**Extrait du document:**
= = = = =
Blacks et Beurs peinent à accéder au top management

Vie des entreprises | ZOOM | publié le : 01.11.2002 | Isabelle Moreau

Même bardées de diplômes, les personnes originaires d'outre-mer, d'Afrique noire ou du Maghreb ont bien du mal à décrocher un poste à responsabilité. Quant à intégrer les états-majors… Toutefois, grâce à l'évolution des mentalités et aux difficultés de recrutement, ce plafond de verre commence à se craqueler. Surtout dans les secteurs de le haute technologie.

Chez Charles Jourdan, la célèbre marque de chaussures, la DRH Europe s'appelle Edwige Bady-Randriamiharisoa. Et, comme son nom le laisse deviner, elle est d'origine malgache. Sur la plate-forme d'Air France Industries, au Bourget, Hamoudoudou Marzouki, marocain d'origine, supervise la maintenance des avions. À Bucarest, c'est un cadre également d'origine marocaine, Mohamed Boudad, qui est responsable d'une partie des achats pour le compte de Renault. Des parcours exemplaires, tant les salariés d'origine africaine ont du mal à décrocher un poste à responsabilité en France.

« Nous sommes très peu nombreux à des postes de haut niveau dans les entreprises », constate Dominique Vlei, consultante senior dans une SSII et d'origine ivoirienne. Statistiquement, la preuve est difficile à apporter car, en France, ni les employeurs ni l'Insee, sauf à contrevenir à la loi, ne fournissent de données précises sur l'origine ethnique des salariés. Contrairement aux États-Unis ou au Canada. En Europe, la Grande-Bretagne est le seul pays à établir de telles statistiques, dont les représentants et les associations de défense des différentes communautés étrangères se servent d'ailleurs pour traquer les discriminations.
= = = = =
**Objectif:**
Relevez dans l'article sur les cadres d'origine africaine chaque personne dont l'origine est précisée, avec cette origine. Les données ne servent pas ici.

**Données fournies:**
= = = = =
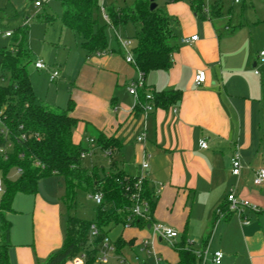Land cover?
= = = = =
**Réponse:**
- Edwige Bady-Randriamiharisoa : origine malgache
- Hamoudoudou Marzouki : origine marocaine
- Mohamed Boudad : origine marocaine
- Dominique Vlei : origine ivoirienne